Julian Dobson uses a handy live metaphor, a 404 on the community empowerment action plan, to illustrate the fickleness of priorities in government policy.
He points to the amount of energy that gets put into whatever is the current Big Idea until it moves into the 'file and forget' phase. I was told at the time of the empowerment white paper that more than 100 officials were working on it, suggesting a CLG equivalent of Parkinson's law, that work consumes the time of as many people as can be made available for it. Julian notes that:
'This form of leadership, sadly, appears ingrained in our political system,'
and goes on to link the syndrome to international political failure in Copenhagen.
To be fair, the CLG website is a large and very fluid organism and I hope we can forgive the occasional 404. I hope we can also recognise that not all politicians have been slow to respond to climate change and not all can be blamed for the failure of the summit.
But the connection between transitory, even capricious, attitudes to policy and critical failures of leadership is wholly valid. I'd like to add that it's part of a wider culture which may or may not be fuelled by government attitudes. This culture includes over-emphasis on novelty and innovation; reluctance to refer to the past of more than a few months, in case it tells us things we don't want to know; and systematic dismissal of the experience of older people.
It also encompasses the cultural devaluation of loyalty. Sports celebrities aren't expected to show loyalty to their teams; nor employers to their employees or vice versa; nor teachers to their schools, nor consumers to their brands. Nor families to each other. Nor, as Julian's post reminds us, do governments seem concerned to remain loyal to their policies. Only people of faith seem to be exceptions to this rule. If young people are supposed to inherit values from the adult world, this does not bode well.

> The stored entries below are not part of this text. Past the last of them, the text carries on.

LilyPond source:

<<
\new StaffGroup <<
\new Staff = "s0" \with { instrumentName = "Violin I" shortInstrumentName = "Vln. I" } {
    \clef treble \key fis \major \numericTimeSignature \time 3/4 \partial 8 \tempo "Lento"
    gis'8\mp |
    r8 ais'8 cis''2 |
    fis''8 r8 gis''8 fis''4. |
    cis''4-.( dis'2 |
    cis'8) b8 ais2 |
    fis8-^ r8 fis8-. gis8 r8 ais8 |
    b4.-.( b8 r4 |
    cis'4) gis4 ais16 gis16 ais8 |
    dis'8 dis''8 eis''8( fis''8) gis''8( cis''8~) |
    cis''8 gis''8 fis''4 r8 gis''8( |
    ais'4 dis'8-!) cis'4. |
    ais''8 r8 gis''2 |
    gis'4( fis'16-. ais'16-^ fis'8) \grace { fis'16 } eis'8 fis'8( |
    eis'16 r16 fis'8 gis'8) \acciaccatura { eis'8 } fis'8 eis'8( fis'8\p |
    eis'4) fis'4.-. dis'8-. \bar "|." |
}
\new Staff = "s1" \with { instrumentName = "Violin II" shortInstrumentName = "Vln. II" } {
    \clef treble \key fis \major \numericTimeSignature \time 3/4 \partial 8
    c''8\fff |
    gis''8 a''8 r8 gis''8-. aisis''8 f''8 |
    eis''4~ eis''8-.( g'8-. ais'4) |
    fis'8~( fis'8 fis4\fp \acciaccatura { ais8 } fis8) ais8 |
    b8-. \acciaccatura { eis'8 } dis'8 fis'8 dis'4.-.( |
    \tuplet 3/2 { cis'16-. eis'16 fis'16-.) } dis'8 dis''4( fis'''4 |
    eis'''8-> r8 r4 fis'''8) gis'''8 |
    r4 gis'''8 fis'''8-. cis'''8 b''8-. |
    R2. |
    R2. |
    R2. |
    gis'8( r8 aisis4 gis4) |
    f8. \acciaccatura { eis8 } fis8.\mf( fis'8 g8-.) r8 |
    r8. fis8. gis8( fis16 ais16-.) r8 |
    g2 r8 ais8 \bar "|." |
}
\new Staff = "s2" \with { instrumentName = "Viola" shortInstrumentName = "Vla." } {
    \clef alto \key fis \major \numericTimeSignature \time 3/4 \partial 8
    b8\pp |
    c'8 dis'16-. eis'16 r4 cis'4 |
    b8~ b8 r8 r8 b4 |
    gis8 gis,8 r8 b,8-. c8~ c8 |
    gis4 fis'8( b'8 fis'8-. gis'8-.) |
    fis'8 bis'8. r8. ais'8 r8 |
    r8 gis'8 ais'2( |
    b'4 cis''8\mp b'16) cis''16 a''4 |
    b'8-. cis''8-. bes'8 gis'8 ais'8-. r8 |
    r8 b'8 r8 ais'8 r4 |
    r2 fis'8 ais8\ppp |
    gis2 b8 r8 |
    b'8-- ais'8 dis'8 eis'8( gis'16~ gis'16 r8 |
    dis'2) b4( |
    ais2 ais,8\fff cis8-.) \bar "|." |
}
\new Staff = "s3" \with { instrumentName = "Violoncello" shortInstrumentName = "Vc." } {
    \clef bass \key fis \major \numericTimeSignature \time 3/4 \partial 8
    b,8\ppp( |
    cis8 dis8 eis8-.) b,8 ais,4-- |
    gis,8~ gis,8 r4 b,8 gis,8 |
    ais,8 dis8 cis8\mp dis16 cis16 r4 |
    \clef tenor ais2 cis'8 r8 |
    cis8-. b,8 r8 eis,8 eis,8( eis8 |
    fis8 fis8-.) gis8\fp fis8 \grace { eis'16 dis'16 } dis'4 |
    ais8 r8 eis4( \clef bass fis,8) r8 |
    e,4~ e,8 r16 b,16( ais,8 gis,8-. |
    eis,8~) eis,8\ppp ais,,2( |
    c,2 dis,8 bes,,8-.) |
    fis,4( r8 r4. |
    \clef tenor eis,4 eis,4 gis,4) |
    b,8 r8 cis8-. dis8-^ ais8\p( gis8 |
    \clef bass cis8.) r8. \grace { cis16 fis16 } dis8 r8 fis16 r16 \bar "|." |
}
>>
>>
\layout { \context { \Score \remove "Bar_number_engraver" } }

This phenomenon plays out in a curious way in our hurried public language, nowadays saturated with Important Verbs. Take this for example from Steph Gray's Helpful technology blog, coralling verbs from various government departments:
At the FCO, it’s Listen, Publish, Engage, Evaluate. In the DIUS of Justin Kerr-Stevens, it was Educate, Enable, Engage, Promote.

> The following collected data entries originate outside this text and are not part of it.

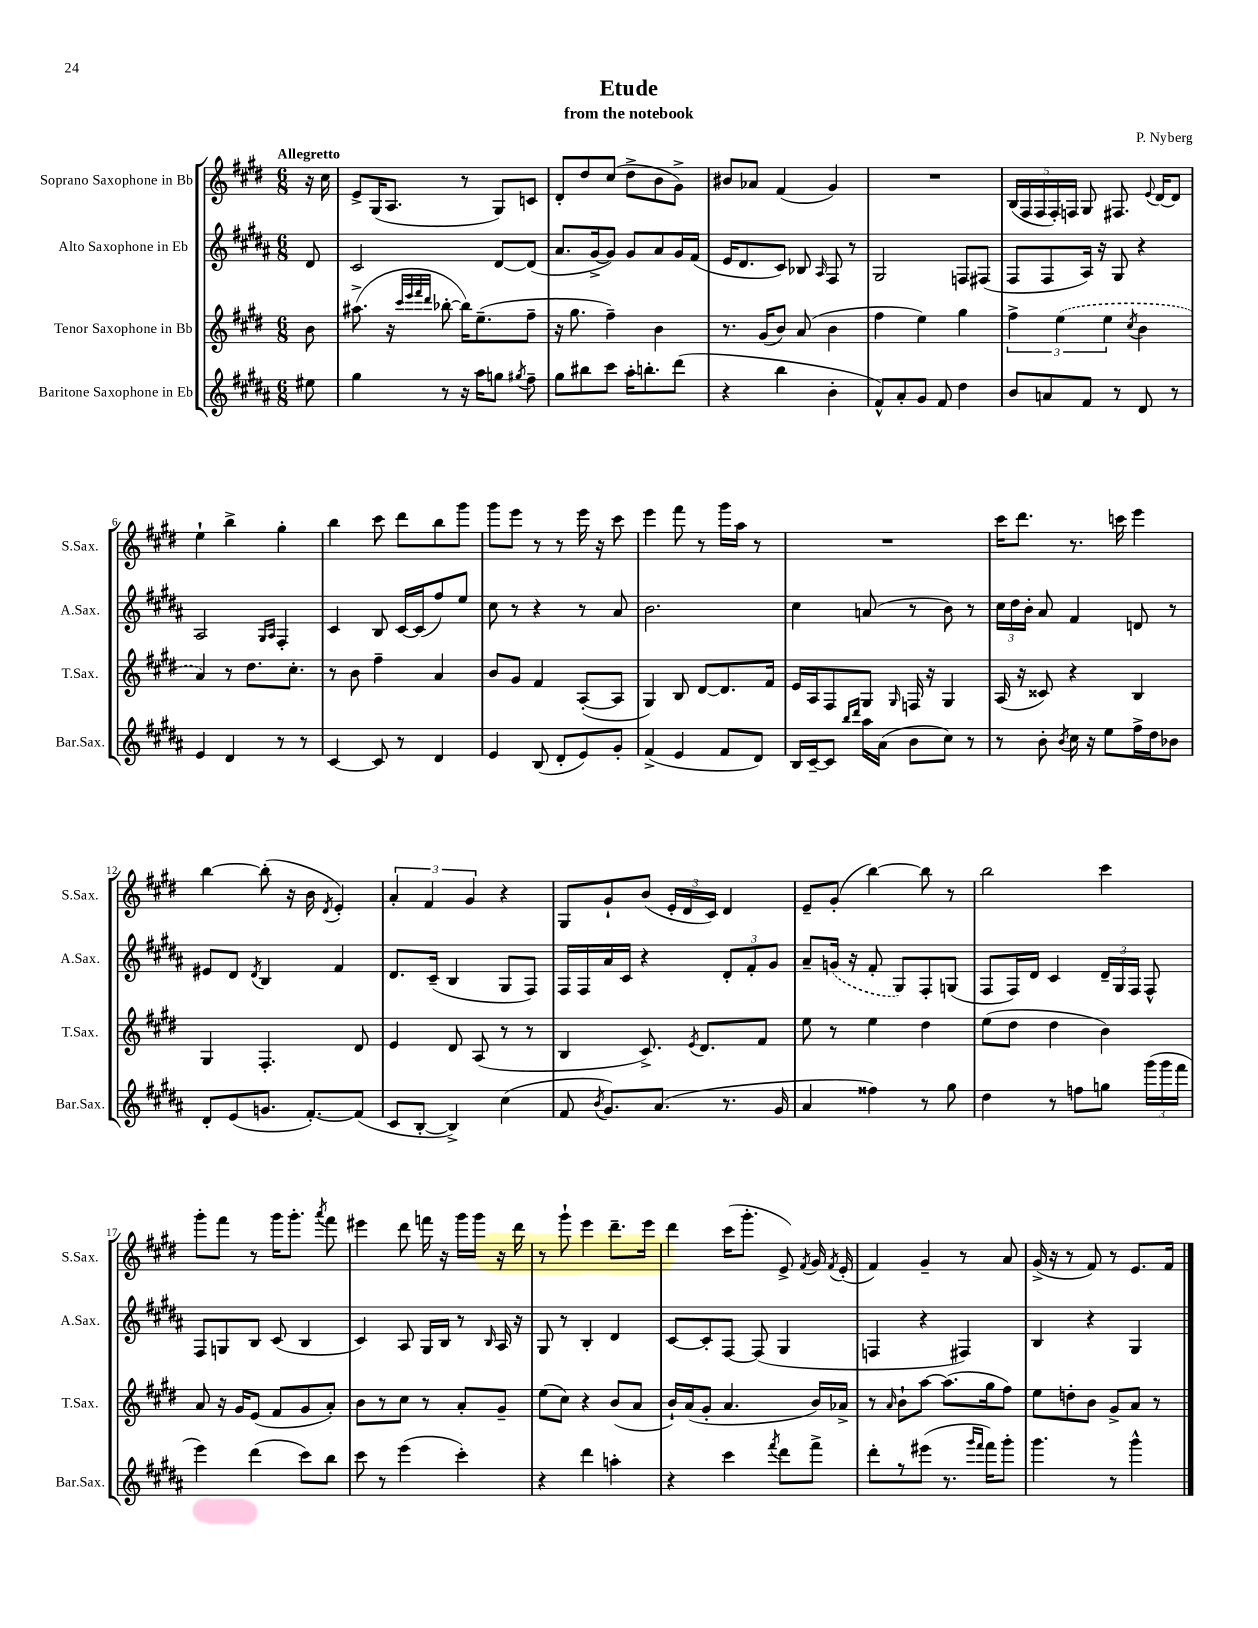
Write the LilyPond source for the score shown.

\header { title = "Etude" composer = "P. Nyberg" subtitle = "from the notebook" }
<<
\new StaffGroup <<
\new Staff = "s0" \with { instrumentName = "Soprano Saxophone in Bb" shortInstrumentName = "S.Sax." } {
    \clef treble \key e \major \numericTimeSignature \time 6/8 \partial 8 \tempo "Allegretto"
    \autoBeamOff r16 cis''16 |
    e'8[-> gis16( a8.] r8 gis8[) c'8] |
    dis'8[-. dis''8 cis''8]( dis''8[-> b'8 gis'8]->) |
    bis'8[ aes'8] fis'4( gis'4) |
    R2. |
    \tuplet 5/4 { b16[( fis16 fis16 fis16-.) f16] } gis8 fis8. \appoggiatura { e'8 } dis'16[~ dis'8] |
    e''4-! b''4-> gis''4-. |
    b''4 cis'''8 dis'''8[ b''8 gis'''8] |
    gis'''8[ e'''8] r8 r8 e'''16 r16 cis'''8 |
    e'''4 fis'''8 r8 gis'''16[ a''16] r8 |
    R2. |
    cis'''16[ dis'''8.] r8. c'''16 e'''4 |
    b''4~ b''8-.( r16 b'16 \acciaccatura { dis'8 } e'4-.) |
    \tuplet 3/2 { a'4-. fis'4 gis'4 } r4 |
    gis8[ gis'8-! b'8]( \tuplet 3/2 { e'16[-. dis'16 cis'16]) } dis'4 |
    e'8[-- gis'8]-.( b''4~) b''8 r8 |
    b''2 cis'''4 |
    gis'''8[-. fis'''8] r8 gis'''16[ gis'''8.]-. \acciaccatura { a'''8 } fis'''8 |
    eis'''4 dis'''8 f'''16 r16 gis'''16[ gis'''16] r16 dis'''16 |
    r8 gis'''8-! e'''4 dis'''8.[-- e'''16] |
    dis'''4 cis'''16[( gis'''8.]-. e'8->) \acciaccatura { fis'8 } gis'16 \acciaccatura { fis'8 } e'16-.( |
    fis'4) gis'4-- r8 a'8 |
    gis'16->( r16 r8 fis'8) r8 e'8.[ fis'16] \bar "|." |
}
\new Staff = "s1" \with { instrumentName = "Alto Saxophone in Eb" shortInstrumentName = "A.Sax." } {
    \clef treble \key b \major \numericTimeSignature \time 6/8 \partial 8
    \autoBeamOff dis'8 |
    cis'2 dis'8[~ dis'8]( |
    ais'8.[ gis'16~-> gis'8]) gis'8[ ais'8 gis'16 fis'16]( |
    e'16[ dis'8. cis'8]) bes8 \grace { ais16 } fis8 r8 |
    gis2 f8[ fis8]( |
    fis8[ fis8 ais16]) r16 gis8 r4 |
    ais2 \grace { gis16[ ais16] } fis4-. |
    cis'4 b8 cis'16[~ cis'16( fis''8) e''8] |
    cis''8 r8 r4 r8 ais'8 |
    b'2. |
    cis''4 a'8( r8 b'8) r8 |
    \tuplet 3/2 { cis''16[ dis''16 b'16]-. } ais'8 fis'4 d'8 r8 |
    eis'8[ dis'8] \acciaccatura { dis'8 } b4 fis'4 |
    dis'8.[ cis'16]--( b4 gis8[ fis8]) |
    fis16[ fis16 ais'16 cis'16] r4 \tuplet 3/2 { dis'8[-. fis'8-. gis'8] } |
    ais'8[-- \once \slurDashed g'16]( r16 fis'8-. gis8[) fis8-. g8]( |
    fis8[ fis16) dis'16] cis'4 \tuplet 3/2 { dis'16[-- gis16 fis16] } fis8-^ |
    fis8[ g8 b8] cis'8( b4 |
    cis'4) ais8 gis16[ b16] r8 \grace { b16 } ais16 r16 |
    gis8 r8 b4-. dis'4 |
    cis'8[~ cis'8-. fis8]~ fis8( gis4 |
    f4 r4 fis4) |
    b4 r4 gis4 \bar "|." |
}
\new Staff = "s2" \with { instrumentName = "Tenor Saxophone in Bb" shortInstrumentName = "T.Sax." } {
    \clef treble \key e \major \numericTimeSignature \time 6/8 \partial 8
    \autoBeamOff b'8 |
    ais''8.->( r16 \grace { cis'''32[ e'''32 fis'''32 dis'''32] } bes''8~-. bes''16[) e''8.--( fis''8]-- |
    r16 gis''8. fis''4--) b'4 |
    r8. gis'16[( b'8]) a'8( b'4 |
    fis''4 e''4) gis''4 |
    \tuplet 3/2 { fis''4-> \once \slurDashed e''4( e''4 } \acciaccatura { cis''8 } b'4 |
    a'4) r8 dis''8.[ cis''8.]-. |
    r8 b'8 fis''4-- a'4 |
    b'8[ gis'8] fis'4 a8[~-.( a8] |
    gis4) b8 dis'8[~ dis'8. fis'16] |
    e'16[ a16 fis8 gis8] \grace { gis16 } f16 r16 gis4 |
    a16( r16 cisis'8) r4 b4 |
    gis4 fis4.-. dis'8 |
    e'4 dis'8 a8( r8 r8 |
    b4 cis'8.->) \acciaccatura { e'8 } dis'8.[ fis'8] |
    e''8 r8 e''4 dis''4 |
    e''8[( dis''8] dis''4 b'4) |
    a'8 r16 gis'16[ e'8]( fis'8[ gis'8 a'8]-.) |
    b'8[ r8 cis''8] r8 a'8[-. gis'8]-- |
    e''8[( cis''8]) r4 b'8[( a'8] |
    b'16[-!) a'16( gis'8]-. a'4. b'16[) aes'16]-> |
    r8 \grace { a'16 } b'8[-! a''8]~ a''8.[( gis''16 fis''8]) |
    e''8[ d''8-. b'8] gis'8[-> a'8] r8 \bar "|." |
}
\new Staff = "s3" \with { instrumentName = "Baritone Saxophone in Eb" shortInstrumentName = "Bar.Sax." } {
    \clef treble \key b \major \numericTimeSignature \time 6/8 \partial 8
    \autoBeamOff eis''8 |
    gis''4 r8 r16 ais''16[ g''8] \acciaccatura { gis''8 } fis''8-- |
    gis''8[ bis''8 cis'''8] ais''16[-. b''8.-. dis'''8]( |
    r4 b''4 b'4-. |
    fis'8[-^) ais'8-. gis'8] fis'8 dis''4 |
    b'8[ a'8 fis'8] r8 dis'8 r8 |
    e'4 dis'4 r8 r8 |
    cis'4~ cis'8 r8 dis'4 |
    e'4 b8( dis'8[-. e'8) gis'8]-. |
    fis'4->( e'4 fis'8[ dis'8]) |
    b16[ cis'16~-- cis'8] \grace { b''16[ dis'''16] } ais''16[ ais'16]( b'8[ cis''8]) r8 |
    r8 b'8-. \acciaccatura { b'8 } cis''16 r16 e''8[ fis''16-> dis''16 bes'8] |
    dis'8[-. e'8( g'8.] fis'8.[~-.) fis'8]( |
    cis'8[ b8]~-. b4->) cis''4( |
    fis'8 \acciaccatura { b'8 } gis'8.[) ais'8.]( r8. gis'16 |
    ais'4 fisis''4) r8 gis''8 |
    dis''4 r8 f''8[ g''8] \tuplet 3/2 { gis'''16[( gis'''16 fis'''16] } |
    e'''4) dis'''4( cis'''8[) b''8] |
    cis'''8 r8 e'''4( cis'''4-.) |
    r4 dis'''4 a''4-. |
    r4 cis'''4 \acciaccatura { fis'''8 } dis'''8[ fis'''8]-> |
    dis'''8[-. r8 eis'''8]( r8. \grace { gis'''16[ fis'''16] } fis'''16[) gis'''8]-. |
    gis'''4. r8 gis'''4-^ \bar "|." |
}
>>
>>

For Steph, it's listening, explaining, engaging, convening. Others commenting think 'connect' and 'collaborate' should be in there. I've played this game meself in suggesting a model for participative evaluation (Listen, Interpret, Play back, Listen, Interpret, Report). And so it goes on. A few weeks ago DCMS published a widely-condemned document called Empower, Inform, Enrich - of which Rachel Cooke wrote 'sounds like a scented candle'.
Why are we all doing this? I suspect the media and politics engine driving this culture can't stop itself accelerating and we're at risk of losing the habit of reflection. I'm not sure I want to be on board. (Just a quick observation, feel free to tweet).
Thanks for the link, and I think you've hit the nail on the head here. Perhaps we should gauge the value of any initiative or policy by the amount of time that's built in for reflection and learning.
If I were to play the Important Verbs game, I might choose Think, Question, Decide, Do. Not that all the connection and engagement and listening and enabling and all the rest aren't important. But we need to employ critical skills, weigh things up, and then act. Basic, I know, but we seem to see a lot of critique without action, and action without critique.
Posted by: Julian Dobson | Wednesday, 23 December 2009 at 22:50
Kevin, Are you Twitter? I'd like to add you to a list that's focused on building community in neighborhoods: http://twitter.com/LeoRomero/communitistas
It includes several of the people/groups in your blogroll, many of whom are also on our page of recommended resources: http://ourblocks.net/resources/
Thanks; Leo
Posted by: Leo Romero | Thursday, 24 December 2009 at 05:08
Thanks Leo - regret I don't as yet use Twitter. There is a gentle intended irony to the last sentence of my post, which I'm sure you will have registered.
Julian - thanks, good points as always, I should have said that the JFDI principle ('Just * Do It') is always valid in its place. I think what we're both concerned about is the unconsidered abandonment of things/ideas that at one time were assumed to have value. In social policy, this can lead to what used to be called 'community-hopes-raised-and-dashed syndrome'. The unreflective readiness to abandon stuff is made visible in our landfill sites (perhaps not visibly enough), but it also applies to values and principles. In that respect, among my short list of eroded loyalties I might have mentioned political parties.